Grève dans les transports : « La trêve de Noël, franchement, pour nous c’est non », dit Laurent Brun, de la CGT des cheminots

Politique

Depuis vendredi, le gouvernement met la pression sur les grévistes pour faire cesser la mobilisation contre la réforme des retraites durant les fêtes.

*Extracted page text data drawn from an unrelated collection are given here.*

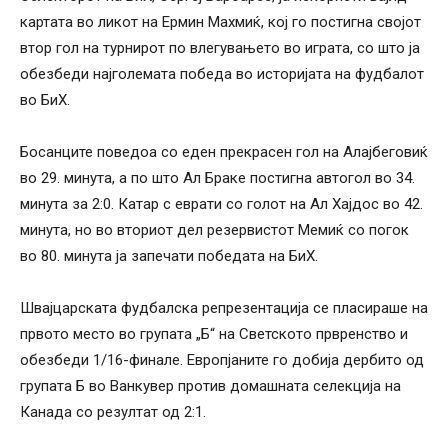
картата во ликот на Ермин Махмиќ, кој го постигна својот
втор гол на турнирот по влегувањето во играта, со што ја
обезбеди најголемата победа во историјата на фудбалот
во БиХ.
Босанците поведоа со еден прекрасен гол на Алајбеговиќ
во 29. минута, а по што Ал Браке постигна автогол во 34.
минута за 2:0. Катар с еврати со голот на Ал Хајдос во 42.
минута, но во вториот дел резервистот Мемиќ со погок
во 80. минута ја запечати победата на БиХ.
Швајцарската фудбалска репрезентација се пласираше на
првото место во групата „Б“ на Светското првренство и
обезбеди 1/16-финале. Европјаните го добија дербито од
групата Б во Ванкувер против домашната селекција на
Канада со резултат од 2:1.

Laurent Brun est secrétaire général de la Fédération CGT des cheminots, premier syndicat de la SNCF. Il est à la tête du principal préavis de grève, déposé avec l’UNSA Ferroviaire et SUD-Rail, qui perturbe fortement la circulation des trains en France depuis le jeudi 5 décembre, dans le cadre de la mobilisation contre la réforme des retraites annoncée par le gouvernement d’Edouard Philippe. Ce dernier met toutefois la pression sur les grévistes pour suspendre leur mouvement durant les fêtes de Noël.

Acceptez-vous la trêve de Noël que vous propose le président de la SNCF, Jean-Pierre Farandou ?

Nous aussi, nous sommes favorables à un arrêt de la grève avant Noël. Le gouvernement dispose d’une semaine pour annoncer le retrait de son projet et s’il agit ainsi le conflit peut s’arrêter très vite. Mais dans le cas contraire, c’est hors de question. Une grève reconductible qui fait une trêve, cela n’existe pas. Vous imaginez vraiment qu’au bout de vingt jours de pertes de salaire les grévistes vont s’arrêter comme ça ?

Mais ce qui est proposé ce serait une pause, une mise entre parenthèses du mouvement pour permettre aux Français de se déplacer pour les fêtes de fin d’année, et qui reprendrait éventuellement après…

Ce sont les grévistes qui décideront, assemblée générale par assemblée générale, mais, franchement, pour nous c’est non. Ce genre d’idée, c’est de la fumisterie et cela montre une vraie méconnaissance du fonctionnement social.

Je pense que c’est surtout fait pour nous décrédibiliser, pour retourner l’opinion contre les grévistes qui seraient soi-disant insensibles aux difficultés des Français. Mais cela ne marche pas, le mouvement est soutenu par les deux tiers des citoyens. Les personnes que je croise me disent : « On vous soutient, évidemment on aimerait que cela s’arrête mais on comprend votre action. »

Le gouvernement est décrédibilisé, son chargé de mission traîne derrière lui une batterie de cuisine de casseroles [Le haut-commissaire aux retraites Jean-Paul Delevoye est sous pression depuis la publication des révélations sur ses nombreuses omissions sur sa déclaration d’intérêts], et je crois qu’il n’a pas idée à quel point le mouvement est puissant. La journée de mardi va en montrer la force.

Les négociations que vous avez entamées jeudi 12 décembre avec la direction de la SNCF ont tourné court. Pourquoi ?

Nous avions convenu avec la direction de prendre part quotidiennement, pendant le mouvement, à des négociations sur la base de notre préavis de grève, qui ne se limite pas à la question des retraites.

Jeudi, on nous convoque sur ce préavis et on s’aperçoit que le gouvernement avait donné pour consigne de visser la discussion sur le seul sujet des retraites. La direction s’est mise d’elle-même en retrait d’une vraie négociation en se contentant d’assurer le service après vente de la réforme gouvernementale.